Source extract:
____

CSS 3D Transforms: How Someone Built DOOM in a Browser Without WebGL [2026]
Somewhere around 2013, a web developer named Keith Clark published a demo that broke frontend engineers' brains. A fully navigable 3D world — corridors, walls, lighting, shadows — rendered entirely with CSS 3D transforms and HTML div elements. No <canvas>. No WebGL. No game engine. Just the browser's own rendering pipeline doing something nobody designed it to do.
I remember opening that demo and immediately popping open DevTools, convinced there had to be a hidden canvas somewhere. There wasn't. Every wall, floor, and ceiling was a transformed div. And it ran smoothly. That moment changed how I thought about what CSS could do. More specifically, it changed what I thought "rendering engine" actually meant.
The techniques behind this are more clever than most developers give them credit for. Here's how all of it works.
How Does CSS Create a 3D World From Flat Elements?
CSS 3D transforms rely on one core mathematical concept: perspective projection. When you set the perspective property on a container element, you're telling the browser how far the viewer is from the 2D plane of the screen. This single value creates a vanishing point and the illusion of depth. Objects closer to the "camera" appear larger. Objects farther away shrink. Same principle that makes railroad tracks appear to converge in the distance.
But perspective alone only gets you halfway. The critical piece is transform-style: preserve-3d. As Keith Clark documented extensively in his writeups, without this property each child element exists in its own flat 2D plane. With it, child elements share a common 3D space. They can be rotated, translated, and positioned relative to each other in three dimensions.
What that means practically: you take a div, rotate it 90 degrees on the Y-axis, translate it 200 pixels forward on the Z-axis, and now you have a wall. Take four of those walls, add a floor (a div rotated 90 degrees on the X-axis), and you have a room. String rooms together into corridors, and you have a navigable 3D environment.
Every object in Clark's demo — barrels, walls, pillars — is built from rectangular div elements. Even seemingly rounded objects like barrels are just collections of narrow rectangles rotated around an axis, like the slats of a wooden barrel. Brute force geometry with HTML. And it works better than it has any right to.
The Camera Trick That Makes It All Performant
[YOUTUBE:T84i4Jp3v3g|Creating 3D Worlds with HTML and CSS]
This is the part that impressed me most as an engineer. In a naive implementation, you'd move the player through the world by updating the position of every single object in the scene. With hundreds of wall segments, floor tiles, and decorative objects, that's a massive number of DOM style recalculations per frame. Your browser would choke.

____

Data shown:
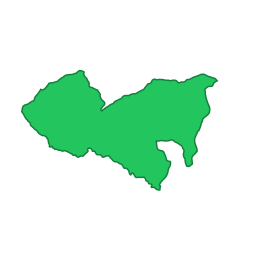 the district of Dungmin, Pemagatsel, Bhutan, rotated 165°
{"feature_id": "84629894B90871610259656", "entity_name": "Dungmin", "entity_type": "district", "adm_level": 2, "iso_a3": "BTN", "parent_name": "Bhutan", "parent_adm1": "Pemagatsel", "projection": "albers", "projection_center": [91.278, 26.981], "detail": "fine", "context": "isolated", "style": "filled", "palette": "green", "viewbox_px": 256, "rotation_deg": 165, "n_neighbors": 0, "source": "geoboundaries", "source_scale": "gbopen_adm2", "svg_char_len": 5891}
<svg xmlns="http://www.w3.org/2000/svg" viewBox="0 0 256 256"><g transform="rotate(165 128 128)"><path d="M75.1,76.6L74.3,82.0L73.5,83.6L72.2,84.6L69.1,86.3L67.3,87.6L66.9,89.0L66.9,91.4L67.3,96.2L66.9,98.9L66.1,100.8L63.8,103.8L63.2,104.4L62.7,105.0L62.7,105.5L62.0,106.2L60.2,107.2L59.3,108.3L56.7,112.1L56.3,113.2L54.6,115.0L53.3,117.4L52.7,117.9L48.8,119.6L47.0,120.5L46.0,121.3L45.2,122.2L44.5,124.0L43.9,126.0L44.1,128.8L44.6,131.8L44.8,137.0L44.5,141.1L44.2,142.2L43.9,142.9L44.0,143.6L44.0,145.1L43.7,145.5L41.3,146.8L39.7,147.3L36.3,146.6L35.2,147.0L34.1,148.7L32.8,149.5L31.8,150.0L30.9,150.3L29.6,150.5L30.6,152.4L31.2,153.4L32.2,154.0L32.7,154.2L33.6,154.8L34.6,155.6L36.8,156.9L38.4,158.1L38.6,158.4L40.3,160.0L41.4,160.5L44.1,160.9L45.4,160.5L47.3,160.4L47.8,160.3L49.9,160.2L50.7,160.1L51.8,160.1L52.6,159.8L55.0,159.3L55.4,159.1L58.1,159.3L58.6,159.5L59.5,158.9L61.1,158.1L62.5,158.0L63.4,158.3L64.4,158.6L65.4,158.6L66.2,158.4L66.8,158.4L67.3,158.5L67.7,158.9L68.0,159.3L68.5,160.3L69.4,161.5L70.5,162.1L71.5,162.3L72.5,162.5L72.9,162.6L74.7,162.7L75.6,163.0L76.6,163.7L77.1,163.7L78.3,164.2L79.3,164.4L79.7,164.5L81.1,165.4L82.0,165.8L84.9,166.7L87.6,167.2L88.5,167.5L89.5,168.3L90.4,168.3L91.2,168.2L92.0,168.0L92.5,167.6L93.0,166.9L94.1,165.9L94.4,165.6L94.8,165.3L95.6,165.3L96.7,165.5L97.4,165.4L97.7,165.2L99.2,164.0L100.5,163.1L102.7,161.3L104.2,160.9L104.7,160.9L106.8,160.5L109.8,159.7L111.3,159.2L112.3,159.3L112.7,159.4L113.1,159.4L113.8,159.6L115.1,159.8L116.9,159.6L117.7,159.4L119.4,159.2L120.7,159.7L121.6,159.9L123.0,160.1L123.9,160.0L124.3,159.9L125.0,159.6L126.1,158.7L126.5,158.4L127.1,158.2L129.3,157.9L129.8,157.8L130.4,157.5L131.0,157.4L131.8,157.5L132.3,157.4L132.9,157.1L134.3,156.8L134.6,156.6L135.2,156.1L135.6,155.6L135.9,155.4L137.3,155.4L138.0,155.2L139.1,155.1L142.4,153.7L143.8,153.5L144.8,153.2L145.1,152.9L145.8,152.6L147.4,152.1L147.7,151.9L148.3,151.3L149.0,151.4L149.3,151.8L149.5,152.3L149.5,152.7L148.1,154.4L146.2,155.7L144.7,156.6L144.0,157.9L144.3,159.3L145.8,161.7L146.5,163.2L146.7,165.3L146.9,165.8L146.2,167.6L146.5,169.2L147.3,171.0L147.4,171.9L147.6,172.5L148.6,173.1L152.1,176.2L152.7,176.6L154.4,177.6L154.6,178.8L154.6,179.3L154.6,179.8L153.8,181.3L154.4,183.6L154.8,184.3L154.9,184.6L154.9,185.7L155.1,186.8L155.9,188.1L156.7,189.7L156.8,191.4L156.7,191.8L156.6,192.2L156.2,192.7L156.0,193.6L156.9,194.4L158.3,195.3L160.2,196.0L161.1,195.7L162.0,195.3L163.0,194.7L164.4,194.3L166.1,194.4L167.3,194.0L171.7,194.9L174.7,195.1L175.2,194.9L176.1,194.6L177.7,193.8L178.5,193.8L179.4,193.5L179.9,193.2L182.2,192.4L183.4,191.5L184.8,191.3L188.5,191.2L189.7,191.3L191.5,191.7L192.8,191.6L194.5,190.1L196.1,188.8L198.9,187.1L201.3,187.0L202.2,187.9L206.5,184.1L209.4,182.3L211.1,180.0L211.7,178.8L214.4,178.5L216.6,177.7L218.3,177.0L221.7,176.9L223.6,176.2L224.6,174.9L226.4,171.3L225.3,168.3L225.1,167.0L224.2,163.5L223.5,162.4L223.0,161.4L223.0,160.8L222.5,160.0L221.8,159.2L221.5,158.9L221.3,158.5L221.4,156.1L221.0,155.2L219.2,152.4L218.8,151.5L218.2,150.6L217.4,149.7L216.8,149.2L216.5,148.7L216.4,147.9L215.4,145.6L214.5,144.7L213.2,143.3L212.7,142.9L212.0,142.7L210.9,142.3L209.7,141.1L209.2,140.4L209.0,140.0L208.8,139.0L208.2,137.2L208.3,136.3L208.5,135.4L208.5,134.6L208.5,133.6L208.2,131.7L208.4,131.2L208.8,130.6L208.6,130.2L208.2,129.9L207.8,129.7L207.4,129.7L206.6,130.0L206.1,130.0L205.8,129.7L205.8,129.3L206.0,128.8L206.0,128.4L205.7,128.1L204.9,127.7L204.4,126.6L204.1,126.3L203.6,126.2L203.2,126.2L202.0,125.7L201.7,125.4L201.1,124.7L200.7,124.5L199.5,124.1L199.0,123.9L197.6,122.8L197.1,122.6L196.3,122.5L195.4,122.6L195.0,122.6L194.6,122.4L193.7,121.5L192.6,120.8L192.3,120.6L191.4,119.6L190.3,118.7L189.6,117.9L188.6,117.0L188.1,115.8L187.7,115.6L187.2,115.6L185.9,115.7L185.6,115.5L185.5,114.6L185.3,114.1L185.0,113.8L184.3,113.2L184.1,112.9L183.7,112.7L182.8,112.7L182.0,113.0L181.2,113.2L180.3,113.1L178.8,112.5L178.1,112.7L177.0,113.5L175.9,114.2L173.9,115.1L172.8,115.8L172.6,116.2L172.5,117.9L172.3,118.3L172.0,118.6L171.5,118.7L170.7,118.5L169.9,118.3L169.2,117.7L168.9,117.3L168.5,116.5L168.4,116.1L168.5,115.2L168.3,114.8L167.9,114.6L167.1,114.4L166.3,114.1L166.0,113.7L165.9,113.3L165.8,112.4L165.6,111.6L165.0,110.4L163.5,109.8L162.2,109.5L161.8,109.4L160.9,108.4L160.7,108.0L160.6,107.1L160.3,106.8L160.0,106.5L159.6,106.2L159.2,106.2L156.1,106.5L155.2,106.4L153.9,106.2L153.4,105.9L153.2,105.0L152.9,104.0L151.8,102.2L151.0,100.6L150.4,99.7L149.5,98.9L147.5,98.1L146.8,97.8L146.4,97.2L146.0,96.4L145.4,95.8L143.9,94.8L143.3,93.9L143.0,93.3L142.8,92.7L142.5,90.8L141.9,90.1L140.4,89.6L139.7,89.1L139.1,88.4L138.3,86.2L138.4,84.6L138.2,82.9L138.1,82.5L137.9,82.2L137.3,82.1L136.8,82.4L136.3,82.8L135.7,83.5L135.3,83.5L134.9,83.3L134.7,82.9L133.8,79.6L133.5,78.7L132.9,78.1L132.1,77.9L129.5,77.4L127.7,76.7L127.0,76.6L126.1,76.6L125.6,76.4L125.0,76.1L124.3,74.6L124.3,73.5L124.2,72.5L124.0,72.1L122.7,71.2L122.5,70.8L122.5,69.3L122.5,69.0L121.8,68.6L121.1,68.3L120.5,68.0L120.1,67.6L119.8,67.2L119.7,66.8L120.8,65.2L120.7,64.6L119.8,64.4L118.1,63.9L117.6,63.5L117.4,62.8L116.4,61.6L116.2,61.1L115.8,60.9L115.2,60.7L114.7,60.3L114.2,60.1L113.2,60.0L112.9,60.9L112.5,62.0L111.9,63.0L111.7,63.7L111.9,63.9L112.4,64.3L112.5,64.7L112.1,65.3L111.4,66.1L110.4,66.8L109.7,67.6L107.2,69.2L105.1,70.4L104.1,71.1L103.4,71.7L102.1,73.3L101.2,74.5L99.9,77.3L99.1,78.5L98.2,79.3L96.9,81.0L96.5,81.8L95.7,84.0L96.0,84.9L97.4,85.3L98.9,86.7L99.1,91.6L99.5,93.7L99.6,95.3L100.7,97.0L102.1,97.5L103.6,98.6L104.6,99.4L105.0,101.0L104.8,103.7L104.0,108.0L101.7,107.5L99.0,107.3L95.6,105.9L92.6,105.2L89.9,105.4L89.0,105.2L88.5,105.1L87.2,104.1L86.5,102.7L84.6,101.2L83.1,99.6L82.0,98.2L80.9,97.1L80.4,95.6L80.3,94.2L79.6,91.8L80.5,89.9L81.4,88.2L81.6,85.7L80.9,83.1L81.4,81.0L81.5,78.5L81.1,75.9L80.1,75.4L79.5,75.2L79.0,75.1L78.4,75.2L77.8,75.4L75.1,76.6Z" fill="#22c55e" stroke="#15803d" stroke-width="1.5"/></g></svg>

____

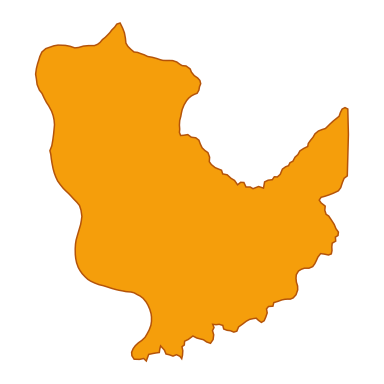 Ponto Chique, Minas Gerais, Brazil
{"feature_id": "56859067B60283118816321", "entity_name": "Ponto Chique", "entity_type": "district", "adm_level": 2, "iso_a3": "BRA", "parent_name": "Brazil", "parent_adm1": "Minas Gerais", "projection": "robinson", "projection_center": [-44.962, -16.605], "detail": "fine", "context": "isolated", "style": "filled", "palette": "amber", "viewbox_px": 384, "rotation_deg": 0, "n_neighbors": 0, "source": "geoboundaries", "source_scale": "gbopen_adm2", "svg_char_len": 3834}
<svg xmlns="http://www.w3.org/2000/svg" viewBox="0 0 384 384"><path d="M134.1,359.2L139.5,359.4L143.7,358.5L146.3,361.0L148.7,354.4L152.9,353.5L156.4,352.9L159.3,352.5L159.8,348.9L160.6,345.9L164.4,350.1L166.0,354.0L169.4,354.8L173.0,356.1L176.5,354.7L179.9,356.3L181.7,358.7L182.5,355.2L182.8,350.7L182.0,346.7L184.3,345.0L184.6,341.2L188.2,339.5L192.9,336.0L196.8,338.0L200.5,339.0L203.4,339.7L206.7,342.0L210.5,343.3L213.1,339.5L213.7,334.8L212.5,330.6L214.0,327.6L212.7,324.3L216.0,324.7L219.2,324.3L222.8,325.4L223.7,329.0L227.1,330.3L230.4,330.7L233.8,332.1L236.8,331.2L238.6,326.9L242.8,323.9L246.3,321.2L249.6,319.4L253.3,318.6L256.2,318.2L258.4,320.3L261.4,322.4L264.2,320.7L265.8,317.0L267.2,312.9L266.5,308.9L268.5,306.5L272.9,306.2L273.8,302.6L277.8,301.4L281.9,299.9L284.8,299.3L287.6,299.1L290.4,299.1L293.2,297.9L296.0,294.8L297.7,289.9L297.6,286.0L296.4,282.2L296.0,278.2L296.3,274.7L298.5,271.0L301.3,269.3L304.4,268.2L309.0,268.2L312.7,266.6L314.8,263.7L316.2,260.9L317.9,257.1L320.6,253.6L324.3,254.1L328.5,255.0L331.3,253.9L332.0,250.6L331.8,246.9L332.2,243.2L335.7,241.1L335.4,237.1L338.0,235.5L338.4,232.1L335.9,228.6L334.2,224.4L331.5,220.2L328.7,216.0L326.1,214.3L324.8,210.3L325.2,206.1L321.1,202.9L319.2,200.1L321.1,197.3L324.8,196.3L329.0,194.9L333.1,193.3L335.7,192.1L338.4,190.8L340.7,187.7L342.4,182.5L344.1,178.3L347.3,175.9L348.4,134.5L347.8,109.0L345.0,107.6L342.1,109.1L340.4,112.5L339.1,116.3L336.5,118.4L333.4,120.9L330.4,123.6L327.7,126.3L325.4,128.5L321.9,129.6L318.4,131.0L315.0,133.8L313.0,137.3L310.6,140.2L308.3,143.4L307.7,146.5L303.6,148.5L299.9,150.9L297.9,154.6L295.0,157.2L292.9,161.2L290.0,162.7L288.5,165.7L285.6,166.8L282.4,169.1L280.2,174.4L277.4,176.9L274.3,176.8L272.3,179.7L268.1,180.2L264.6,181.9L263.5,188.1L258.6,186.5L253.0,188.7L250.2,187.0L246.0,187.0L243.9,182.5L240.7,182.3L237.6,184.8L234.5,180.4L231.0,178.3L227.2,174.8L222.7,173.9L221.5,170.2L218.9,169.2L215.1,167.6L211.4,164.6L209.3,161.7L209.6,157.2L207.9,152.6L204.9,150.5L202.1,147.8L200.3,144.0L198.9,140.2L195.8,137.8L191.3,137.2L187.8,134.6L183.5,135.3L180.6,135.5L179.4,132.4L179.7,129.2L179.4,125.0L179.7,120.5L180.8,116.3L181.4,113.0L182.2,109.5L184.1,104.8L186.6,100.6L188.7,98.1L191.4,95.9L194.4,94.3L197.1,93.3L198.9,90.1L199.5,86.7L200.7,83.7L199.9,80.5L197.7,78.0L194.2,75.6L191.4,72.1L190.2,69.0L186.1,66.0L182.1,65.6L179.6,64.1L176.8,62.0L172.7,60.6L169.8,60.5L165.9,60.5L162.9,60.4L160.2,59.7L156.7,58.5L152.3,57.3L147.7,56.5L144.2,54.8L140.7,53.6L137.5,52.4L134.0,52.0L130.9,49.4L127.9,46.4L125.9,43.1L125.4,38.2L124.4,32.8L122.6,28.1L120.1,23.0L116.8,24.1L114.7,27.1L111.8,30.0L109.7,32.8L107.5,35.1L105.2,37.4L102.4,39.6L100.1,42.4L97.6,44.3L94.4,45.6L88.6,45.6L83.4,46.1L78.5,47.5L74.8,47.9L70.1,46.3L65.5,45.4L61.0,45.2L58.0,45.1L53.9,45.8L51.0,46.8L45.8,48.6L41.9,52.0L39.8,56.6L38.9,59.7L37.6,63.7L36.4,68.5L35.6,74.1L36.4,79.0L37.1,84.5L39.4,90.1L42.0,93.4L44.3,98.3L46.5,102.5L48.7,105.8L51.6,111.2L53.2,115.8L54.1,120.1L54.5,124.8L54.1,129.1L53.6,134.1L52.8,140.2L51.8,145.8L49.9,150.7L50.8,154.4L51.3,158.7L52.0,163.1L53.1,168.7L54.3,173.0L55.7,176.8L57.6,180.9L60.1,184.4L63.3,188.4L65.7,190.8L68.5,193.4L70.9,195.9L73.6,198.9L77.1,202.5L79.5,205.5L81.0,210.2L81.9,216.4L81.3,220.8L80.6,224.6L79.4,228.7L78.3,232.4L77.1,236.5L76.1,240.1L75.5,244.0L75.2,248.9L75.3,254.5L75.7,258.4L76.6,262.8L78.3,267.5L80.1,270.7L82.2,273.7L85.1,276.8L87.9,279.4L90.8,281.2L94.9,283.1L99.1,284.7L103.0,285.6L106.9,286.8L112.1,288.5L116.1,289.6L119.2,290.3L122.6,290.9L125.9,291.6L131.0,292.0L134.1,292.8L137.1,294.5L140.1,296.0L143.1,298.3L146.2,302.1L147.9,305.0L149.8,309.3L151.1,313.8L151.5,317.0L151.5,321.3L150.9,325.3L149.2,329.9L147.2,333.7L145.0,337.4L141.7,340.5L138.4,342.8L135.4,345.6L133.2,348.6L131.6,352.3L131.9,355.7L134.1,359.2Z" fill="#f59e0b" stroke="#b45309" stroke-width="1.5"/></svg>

____

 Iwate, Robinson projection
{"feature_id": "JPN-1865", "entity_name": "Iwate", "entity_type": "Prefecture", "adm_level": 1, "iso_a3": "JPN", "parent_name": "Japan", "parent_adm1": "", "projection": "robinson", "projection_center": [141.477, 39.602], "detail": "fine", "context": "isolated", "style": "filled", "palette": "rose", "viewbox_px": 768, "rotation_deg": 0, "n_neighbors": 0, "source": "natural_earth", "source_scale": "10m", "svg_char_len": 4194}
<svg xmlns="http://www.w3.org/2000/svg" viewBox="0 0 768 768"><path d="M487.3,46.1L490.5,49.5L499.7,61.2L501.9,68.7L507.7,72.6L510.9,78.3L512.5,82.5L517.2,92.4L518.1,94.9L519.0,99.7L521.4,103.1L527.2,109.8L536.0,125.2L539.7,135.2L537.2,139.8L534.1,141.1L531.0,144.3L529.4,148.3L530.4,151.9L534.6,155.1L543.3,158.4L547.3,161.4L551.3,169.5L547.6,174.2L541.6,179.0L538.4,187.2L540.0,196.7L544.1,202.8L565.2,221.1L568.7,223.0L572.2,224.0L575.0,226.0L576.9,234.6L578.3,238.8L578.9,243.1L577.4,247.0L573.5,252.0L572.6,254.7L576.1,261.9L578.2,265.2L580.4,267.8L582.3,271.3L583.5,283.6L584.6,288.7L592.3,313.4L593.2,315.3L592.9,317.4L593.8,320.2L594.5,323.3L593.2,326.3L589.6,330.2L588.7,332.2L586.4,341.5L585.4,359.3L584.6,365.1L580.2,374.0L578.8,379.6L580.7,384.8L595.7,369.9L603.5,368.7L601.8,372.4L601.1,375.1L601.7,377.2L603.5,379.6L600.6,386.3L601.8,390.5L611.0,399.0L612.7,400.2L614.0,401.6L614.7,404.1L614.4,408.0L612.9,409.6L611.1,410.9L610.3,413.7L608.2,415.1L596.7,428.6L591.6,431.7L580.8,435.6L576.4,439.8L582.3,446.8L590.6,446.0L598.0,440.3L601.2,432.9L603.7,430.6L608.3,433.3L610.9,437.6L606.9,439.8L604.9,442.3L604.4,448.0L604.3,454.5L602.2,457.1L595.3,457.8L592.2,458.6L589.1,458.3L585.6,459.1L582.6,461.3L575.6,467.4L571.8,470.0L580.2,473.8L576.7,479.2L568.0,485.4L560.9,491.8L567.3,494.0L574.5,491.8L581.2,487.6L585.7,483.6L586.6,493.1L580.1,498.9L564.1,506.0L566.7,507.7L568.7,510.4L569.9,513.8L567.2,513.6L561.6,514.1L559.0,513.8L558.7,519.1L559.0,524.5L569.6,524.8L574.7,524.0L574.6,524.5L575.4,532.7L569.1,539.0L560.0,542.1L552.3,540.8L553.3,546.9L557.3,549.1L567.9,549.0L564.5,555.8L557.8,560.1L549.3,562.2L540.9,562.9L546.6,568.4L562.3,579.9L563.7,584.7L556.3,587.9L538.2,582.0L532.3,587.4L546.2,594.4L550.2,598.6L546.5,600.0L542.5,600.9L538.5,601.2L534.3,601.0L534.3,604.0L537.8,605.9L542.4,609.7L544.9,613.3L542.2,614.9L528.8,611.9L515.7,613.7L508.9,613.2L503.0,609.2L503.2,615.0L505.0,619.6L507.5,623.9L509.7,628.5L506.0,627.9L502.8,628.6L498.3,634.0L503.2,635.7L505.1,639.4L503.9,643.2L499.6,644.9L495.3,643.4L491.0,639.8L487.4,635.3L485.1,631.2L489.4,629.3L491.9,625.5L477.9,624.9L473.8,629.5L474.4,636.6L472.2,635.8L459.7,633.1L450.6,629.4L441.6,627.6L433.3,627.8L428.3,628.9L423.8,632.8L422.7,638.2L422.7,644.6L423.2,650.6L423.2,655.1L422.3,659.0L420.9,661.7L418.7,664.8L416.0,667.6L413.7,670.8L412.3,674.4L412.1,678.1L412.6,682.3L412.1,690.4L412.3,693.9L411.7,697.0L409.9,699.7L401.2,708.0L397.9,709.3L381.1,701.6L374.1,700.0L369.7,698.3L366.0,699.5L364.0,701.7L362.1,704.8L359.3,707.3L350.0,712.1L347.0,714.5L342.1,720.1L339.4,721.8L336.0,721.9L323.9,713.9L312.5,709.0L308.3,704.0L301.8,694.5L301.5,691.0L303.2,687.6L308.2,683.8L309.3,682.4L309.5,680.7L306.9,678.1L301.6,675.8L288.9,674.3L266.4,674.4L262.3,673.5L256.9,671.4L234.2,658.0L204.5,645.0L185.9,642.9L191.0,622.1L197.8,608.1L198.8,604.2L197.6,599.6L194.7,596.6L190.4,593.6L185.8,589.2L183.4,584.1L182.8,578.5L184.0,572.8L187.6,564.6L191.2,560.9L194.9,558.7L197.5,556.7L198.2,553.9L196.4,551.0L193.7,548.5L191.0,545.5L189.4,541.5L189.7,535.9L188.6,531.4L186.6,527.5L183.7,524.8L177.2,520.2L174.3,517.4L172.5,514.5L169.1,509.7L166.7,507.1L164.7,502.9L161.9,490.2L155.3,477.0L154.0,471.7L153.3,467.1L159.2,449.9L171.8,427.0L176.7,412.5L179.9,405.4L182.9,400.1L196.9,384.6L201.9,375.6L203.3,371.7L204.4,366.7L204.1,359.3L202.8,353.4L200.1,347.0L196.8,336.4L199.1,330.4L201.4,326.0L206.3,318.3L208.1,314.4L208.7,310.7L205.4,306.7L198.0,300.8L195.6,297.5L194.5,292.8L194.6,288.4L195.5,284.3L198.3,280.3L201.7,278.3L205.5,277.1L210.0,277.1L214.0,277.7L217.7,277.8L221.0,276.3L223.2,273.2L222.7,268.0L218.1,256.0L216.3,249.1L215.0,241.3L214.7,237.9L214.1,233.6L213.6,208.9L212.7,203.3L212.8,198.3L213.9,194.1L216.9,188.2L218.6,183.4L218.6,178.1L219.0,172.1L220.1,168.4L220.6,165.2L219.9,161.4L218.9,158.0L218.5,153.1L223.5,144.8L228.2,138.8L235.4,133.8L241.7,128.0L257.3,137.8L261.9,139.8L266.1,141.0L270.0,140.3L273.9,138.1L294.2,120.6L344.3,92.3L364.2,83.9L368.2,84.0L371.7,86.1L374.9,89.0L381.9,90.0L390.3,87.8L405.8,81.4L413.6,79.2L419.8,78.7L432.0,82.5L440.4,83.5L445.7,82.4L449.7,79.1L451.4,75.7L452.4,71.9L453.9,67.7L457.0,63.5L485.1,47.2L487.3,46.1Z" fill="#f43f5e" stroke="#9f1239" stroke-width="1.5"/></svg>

____

Requirements:
**1.** Can you restate word for word the passage of the CSS 3D transforms article from "Every object in" up to and including "browser would choke."?
**2.** Can you return every line in the entries that contains the string "Iwate"? Match case exactly.

Written responses:
**1.**
Every object in Clark's demo — barrels, walls, pillars — is built from rectangular div elements. Even seemingly rounded objects like barrels are just collections of narrow rectangles rotated around an axis, like the slats of a wooden barrel. Brute force geometry with HTML. And it works better than it has any right to.
The Camera Trick That Makes It All Performant
[YOUTUBE:T84i4Jp3v3g|Creating 3D Worlds with HTML and CSS]
This is the part that impressed me most as an engineer. In a naive implementation, you'd move the player through the world by updating the position of every single object in the scene. With hundreds of wall segments, floor tiles, and decorative objects, that's a massive number of DOM style recalculations per frame. Your browser would choke.

**2.**
 Iwate, Robinson projection
{"feature_id": "JPN-1865", "entity_name": "Iwate", "entity_type": "Prefecture", "adm_level": 1, "iso_a3": "JPN", "parent_name": "Japan", "parent_adm1": "", "projection": "robinson", "projection_center": [141.477, 39.602], "detail": "fine", "context": "isolated", "style": "filled", "palette": "rose", "viewbox_px": 768, "rotation_deg": 0, "n_neighbors": 0, "source": "natural_earth", "source_scale": "10m", "svg_char_len": 4194}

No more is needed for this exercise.